[PROVIDED PASSAGE Boundary: Start]
Greg Eagles is an American actor. He voiced the Grim Reaper in Cartoon Network's Grim & Evil and its spin-off The Grim Adventures of Billy & Mandy, Captain Bob and Sketch Pad on HBO's Canadian-American children's television series Crashbox, Brother 6 and Rokutaro in Afro Samurai, Blind Mud Puddle Johnson in Cartoon Network’s Cow and Chicken, Aku Aku in the Crash Bandicoot video game franchise since 2007, and several characters in the Metal Gear Solid games.

==Early life==
Eagles grew up in Milwaukee, Wisconsin. As a child, he was a fan of the Looney Tunes, especially veteran voice actor Mel Blanc and often did impressions.

==Career==

Eagles began his acting career in 1993, when he made his professional acting debut in the television film Blindsided, where he played a detective. His other live acting credits include How to Live with Your Parents, L.A Heat, NYPD Blue, Pair of Kings, Sister, Sister, Snowfall, Teeth and Blood, The Burning Zone, The Hepburn Effect and The Riches.

He also works extensively as a voice actor, he has provided numerous characters voices in various animated films, anime, television shows and video games. In 1998, Eagles voiced companion character Sulik in Fallout 2. He voiced Blind Mud Puddle Johnson in Cartoon Network's animated series Cow and Chicken. In 2001, Eagles voiced the Grim Reaper in Cartoon Network's animated series Grim & Evil and its spin-off series, The Grim Adventures of Billy & Mandy. He has also reprised that role in the video game of the same name, the other Cartoon Network video games FusionFall and Punch Time Explosion, and in The Grim Adventures of the KND, the crossover episode with fellow Cartoon Network series Codename: Kids Next Door. In anime, he voiced O'Connor in 8 Man After, Brother 6 and Rokutaro in Afro Samurai and Afro Samurai: Resurrection and Zommari Rureaux, Gantenbainne Mosqueda in Bleach. He also voiced Brother 6 and Rokutaro in the Afro Samurai video game.

Since 2007, he has been the voice of Aku Aku in the Crash Bandicoot video game franchise, beginning with Crash of the Titans. He has since reprised the role in Crash: Mind over Mutant, Crash Bandicoot N. Sane Trilogy, Crash Team Racing Nitro-Fueled and Crash Bandicoot 4: It's About Time. Additionally, he also provided the voices of Jax Briggs and Baraka in Mortal Kombat X, and Gray Fox, Donald Anderson, and various other characters in the Metal Gear Solid franchise.
[PROVIDED PASSAGE Boundary: End]
[PROVIDED RECORDS Boundary: Start]
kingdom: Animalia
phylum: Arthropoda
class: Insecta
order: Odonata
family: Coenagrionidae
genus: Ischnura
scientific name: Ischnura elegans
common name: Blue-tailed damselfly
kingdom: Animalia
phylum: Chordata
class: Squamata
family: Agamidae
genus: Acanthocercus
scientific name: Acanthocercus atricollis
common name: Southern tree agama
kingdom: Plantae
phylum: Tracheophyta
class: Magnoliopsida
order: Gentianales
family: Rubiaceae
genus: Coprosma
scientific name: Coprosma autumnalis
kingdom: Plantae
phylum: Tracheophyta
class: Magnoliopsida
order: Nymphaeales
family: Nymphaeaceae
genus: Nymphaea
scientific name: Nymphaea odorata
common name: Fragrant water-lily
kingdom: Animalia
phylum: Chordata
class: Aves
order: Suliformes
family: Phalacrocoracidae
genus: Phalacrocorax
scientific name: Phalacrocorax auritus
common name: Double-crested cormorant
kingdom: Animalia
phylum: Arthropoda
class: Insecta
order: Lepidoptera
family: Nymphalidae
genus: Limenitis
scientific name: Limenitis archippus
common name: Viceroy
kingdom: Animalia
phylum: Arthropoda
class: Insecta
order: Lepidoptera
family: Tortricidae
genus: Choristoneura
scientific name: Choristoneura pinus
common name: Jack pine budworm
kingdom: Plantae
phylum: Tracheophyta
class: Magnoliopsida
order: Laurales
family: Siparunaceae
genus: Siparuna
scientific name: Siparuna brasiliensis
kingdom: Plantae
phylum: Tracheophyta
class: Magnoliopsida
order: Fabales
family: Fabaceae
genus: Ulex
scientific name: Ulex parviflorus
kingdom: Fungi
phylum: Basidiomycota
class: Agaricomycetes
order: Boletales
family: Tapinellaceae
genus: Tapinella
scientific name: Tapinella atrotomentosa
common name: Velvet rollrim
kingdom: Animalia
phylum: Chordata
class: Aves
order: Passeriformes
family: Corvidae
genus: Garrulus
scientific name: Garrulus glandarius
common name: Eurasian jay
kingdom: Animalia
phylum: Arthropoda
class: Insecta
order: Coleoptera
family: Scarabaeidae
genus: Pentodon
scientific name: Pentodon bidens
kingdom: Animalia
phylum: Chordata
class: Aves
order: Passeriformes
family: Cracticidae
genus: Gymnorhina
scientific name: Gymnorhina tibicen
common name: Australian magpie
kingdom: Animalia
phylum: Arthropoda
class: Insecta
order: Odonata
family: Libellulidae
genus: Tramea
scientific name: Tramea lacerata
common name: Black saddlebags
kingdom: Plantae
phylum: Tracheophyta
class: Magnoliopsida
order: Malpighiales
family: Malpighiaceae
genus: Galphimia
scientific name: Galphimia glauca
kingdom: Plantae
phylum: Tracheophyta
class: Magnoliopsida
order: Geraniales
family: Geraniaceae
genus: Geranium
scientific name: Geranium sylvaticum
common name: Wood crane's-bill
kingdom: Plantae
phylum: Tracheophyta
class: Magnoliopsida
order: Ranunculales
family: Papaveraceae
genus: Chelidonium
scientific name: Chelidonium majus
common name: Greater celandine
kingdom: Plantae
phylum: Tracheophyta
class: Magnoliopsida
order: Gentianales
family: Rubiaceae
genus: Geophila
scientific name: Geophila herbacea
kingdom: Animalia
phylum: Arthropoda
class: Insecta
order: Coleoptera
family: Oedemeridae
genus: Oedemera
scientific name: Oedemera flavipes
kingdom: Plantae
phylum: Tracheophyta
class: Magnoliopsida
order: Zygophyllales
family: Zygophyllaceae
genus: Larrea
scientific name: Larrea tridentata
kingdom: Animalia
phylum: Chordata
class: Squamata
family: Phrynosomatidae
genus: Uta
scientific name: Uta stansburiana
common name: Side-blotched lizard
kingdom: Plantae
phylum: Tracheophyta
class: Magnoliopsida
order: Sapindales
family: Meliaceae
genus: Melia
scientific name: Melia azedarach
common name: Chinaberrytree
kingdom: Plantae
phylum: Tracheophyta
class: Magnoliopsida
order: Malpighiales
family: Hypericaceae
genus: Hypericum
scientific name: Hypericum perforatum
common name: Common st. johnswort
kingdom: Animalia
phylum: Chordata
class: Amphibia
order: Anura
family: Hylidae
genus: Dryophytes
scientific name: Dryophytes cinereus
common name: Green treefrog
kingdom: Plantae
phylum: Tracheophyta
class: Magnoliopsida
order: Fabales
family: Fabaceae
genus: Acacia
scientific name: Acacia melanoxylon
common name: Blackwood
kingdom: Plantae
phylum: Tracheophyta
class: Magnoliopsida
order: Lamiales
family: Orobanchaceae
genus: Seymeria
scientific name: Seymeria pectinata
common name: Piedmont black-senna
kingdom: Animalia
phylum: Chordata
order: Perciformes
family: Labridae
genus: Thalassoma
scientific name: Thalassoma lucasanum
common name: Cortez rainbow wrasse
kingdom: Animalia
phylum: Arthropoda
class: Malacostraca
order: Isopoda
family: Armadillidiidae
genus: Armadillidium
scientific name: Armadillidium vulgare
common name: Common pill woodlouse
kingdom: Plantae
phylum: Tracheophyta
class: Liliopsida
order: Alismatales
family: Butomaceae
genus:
[PROVIDED RECORDS Boundary: End]
TASKS FOR THIS EXERCISE:
**A.** From the profile of Greg Eagles, copy out word for word the part between "Greg Eagles is" and "Gear Solid games.", inclusive.
**B.** Using the profile of Greg Eagles, mark each statement yes or no and quote the words that settle it. (i) Eagles grew up in Milwaukee, Wisconsin. (ii) Eagles made his professional acting debut in 1998. (iii) Eagles voiced the character Sulik in Fallout 2.
You won't need the records for any of this.

COMPLETED EXERCISE:
**A.**
Greg Eagles is an American actor. He voiced the Grim Reaper in Cartoon Network's Grim & Evil and its spin-off The Grim Adventures of Billy & Mandy, Captain Bob and Sketch Pad on HBO's Canadian-American children's television series Crashbox, Brother 6 and Rokutaro in Afro Samurai, Blind Mud Puddle Johnson in Cartoon Network’s Cow and Chicken, Aku Aku in the Crash Bandicoot video game franchise since 2007, and several characters in the Metal Gear Solid games.

**B.**
(i) Yes: "Eagles grew up in Milwaukee, Wisconsin."
(ii) No: "Eagles began his acting career in 1993, when he made his professional acting debut in the television film Blindsided"
(iii) Yes: "In 1998, Eagles voiced companion character Sulik in Fallout 2."